= 1890 in Swedish football =

The 1890 season in Swedish football, starting January 1890 and ending December 1890:

==Events==

- 14 September 1890: Halmstads Bollklubb (not related to present day Halmstads BK) plays Akademisk Boldklub from Copenhagen, Denmark, in what has earlier been believed to be the first match played on Swedish soil using the association football rules. New research has shown that the match, played on Tivolitorget in Halmstad, was played using the Swedish football rules, a combination of association and Rugby football rules. The match is still considered to be the first international football (in the wider sense) match with Swedish participation.
- 12 October 1890: The first football match on Swedish soil using the association football rules is played when two teams of Kjøbenhavns Boldklub (KB) from Copenhagen, Denmark, visits Malmö and plays an exhibition match on Rörsjöbanan, owned by Malmö Velocipedklubb (MVK), a cycling club.

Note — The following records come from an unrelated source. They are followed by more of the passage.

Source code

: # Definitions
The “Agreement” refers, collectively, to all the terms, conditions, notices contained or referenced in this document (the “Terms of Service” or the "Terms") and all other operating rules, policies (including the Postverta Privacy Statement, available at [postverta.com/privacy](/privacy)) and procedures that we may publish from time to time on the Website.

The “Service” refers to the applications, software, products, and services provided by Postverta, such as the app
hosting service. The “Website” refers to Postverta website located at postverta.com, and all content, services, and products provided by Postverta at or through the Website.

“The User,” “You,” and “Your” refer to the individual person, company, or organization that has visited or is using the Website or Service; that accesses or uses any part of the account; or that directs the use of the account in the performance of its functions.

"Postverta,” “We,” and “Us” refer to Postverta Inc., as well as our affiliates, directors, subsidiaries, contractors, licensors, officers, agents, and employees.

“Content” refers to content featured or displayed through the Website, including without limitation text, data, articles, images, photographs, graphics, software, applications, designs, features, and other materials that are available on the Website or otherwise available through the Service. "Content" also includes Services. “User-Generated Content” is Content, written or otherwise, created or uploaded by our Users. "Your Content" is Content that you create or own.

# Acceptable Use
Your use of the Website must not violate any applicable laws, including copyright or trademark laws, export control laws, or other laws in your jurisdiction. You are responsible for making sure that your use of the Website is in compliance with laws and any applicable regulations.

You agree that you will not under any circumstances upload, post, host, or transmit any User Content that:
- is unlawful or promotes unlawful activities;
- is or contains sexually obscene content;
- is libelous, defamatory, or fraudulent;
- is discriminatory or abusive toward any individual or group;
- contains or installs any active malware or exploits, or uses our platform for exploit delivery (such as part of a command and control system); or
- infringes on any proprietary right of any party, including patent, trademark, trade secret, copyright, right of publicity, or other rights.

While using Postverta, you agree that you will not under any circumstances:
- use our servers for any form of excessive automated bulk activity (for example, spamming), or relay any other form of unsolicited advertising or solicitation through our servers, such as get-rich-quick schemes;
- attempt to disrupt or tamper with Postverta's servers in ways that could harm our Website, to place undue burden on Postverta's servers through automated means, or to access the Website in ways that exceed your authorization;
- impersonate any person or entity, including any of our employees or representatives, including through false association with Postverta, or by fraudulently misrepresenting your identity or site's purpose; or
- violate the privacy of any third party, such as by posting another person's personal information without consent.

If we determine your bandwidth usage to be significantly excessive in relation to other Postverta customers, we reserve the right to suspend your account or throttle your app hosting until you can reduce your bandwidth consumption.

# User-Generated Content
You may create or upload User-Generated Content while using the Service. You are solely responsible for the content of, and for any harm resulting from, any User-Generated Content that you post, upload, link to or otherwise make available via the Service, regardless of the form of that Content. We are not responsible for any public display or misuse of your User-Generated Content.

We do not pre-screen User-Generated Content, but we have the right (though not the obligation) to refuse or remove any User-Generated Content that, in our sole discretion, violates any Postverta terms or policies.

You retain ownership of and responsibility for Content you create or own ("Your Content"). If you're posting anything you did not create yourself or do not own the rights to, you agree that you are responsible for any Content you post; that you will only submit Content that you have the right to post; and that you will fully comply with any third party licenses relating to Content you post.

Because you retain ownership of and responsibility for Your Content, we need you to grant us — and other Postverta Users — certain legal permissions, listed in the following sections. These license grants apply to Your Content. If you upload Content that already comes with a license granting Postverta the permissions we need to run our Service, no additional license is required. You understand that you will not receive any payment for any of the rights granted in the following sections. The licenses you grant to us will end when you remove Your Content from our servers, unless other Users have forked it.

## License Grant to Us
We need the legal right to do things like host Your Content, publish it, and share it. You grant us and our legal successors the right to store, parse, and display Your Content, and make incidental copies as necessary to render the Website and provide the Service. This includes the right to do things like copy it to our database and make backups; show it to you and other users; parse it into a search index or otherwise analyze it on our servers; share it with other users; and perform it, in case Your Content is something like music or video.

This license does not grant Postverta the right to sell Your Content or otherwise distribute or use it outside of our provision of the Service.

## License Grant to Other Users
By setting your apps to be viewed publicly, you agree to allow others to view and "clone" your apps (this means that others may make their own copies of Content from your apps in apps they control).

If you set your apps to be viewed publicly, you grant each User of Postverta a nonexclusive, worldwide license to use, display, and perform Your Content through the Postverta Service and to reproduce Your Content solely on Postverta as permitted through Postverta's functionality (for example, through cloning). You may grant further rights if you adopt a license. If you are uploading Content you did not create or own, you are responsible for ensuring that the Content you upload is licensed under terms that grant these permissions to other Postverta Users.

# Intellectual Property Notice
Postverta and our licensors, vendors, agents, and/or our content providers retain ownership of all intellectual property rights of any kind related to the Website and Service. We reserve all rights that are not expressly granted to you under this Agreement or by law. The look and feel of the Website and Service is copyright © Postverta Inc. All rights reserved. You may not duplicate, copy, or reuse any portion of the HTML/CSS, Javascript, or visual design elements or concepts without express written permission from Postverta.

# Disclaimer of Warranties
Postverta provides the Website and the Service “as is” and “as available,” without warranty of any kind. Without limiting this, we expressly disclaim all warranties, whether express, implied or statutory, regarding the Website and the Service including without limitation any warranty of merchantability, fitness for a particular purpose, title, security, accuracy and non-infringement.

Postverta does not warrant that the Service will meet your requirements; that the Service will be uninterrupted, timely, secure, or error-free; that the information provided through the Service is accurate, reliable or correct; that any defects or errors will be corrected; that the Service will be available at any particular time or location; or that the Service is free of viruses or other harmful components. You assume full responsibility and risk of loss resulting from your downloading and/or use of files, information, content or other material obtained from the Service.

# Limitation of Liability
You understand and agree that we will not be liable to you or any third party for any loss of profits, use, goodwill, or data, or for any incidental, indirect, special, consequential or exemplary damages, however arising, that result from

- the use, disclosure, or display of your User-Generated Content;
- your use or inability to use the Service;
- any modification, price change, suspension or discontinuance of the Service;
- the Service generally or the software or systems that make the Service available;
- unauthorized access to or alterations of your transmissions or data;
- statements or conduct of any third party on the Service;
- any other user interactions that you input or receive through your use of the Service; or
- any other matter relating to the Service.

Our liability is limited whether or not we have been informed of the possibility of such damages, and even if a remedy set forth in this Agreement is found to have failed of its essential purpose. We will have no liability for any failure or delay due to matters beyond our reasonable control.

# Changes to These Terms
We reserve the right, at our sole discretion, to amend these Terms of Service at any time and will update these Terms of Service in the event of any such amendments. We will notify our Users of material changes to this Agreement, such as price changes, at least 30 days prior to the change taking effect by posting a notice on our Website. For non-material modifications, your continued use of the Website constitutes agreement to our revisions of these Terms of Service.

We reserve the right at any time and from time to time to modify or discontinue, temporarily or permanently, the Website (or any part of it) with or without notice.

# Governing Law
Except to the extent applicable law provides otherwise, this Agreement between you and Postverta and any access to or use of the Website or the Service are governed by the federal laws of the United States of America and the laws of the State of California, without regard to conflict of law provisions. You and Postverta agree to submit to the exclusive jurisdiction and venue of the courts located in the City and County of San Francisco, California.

A few football-interested members of MVK wrote a letter to KB earlier that year, asking the Danes if they could send the charter of the club as well as the association rules, but KB instead proposed that they could visit Sweden to promote the sport. The Danish club also gave a copy of their set of rules and two footballs to Malmö VK which soon after created a football department.
- October 1890: The first set of printed association football rules in Swedish are distributed by Gleerupska pappershandelns förlag in Lund. The rules are a translation of the rules given to MVK by Kjøbenhavns Boldklub earlier the same month.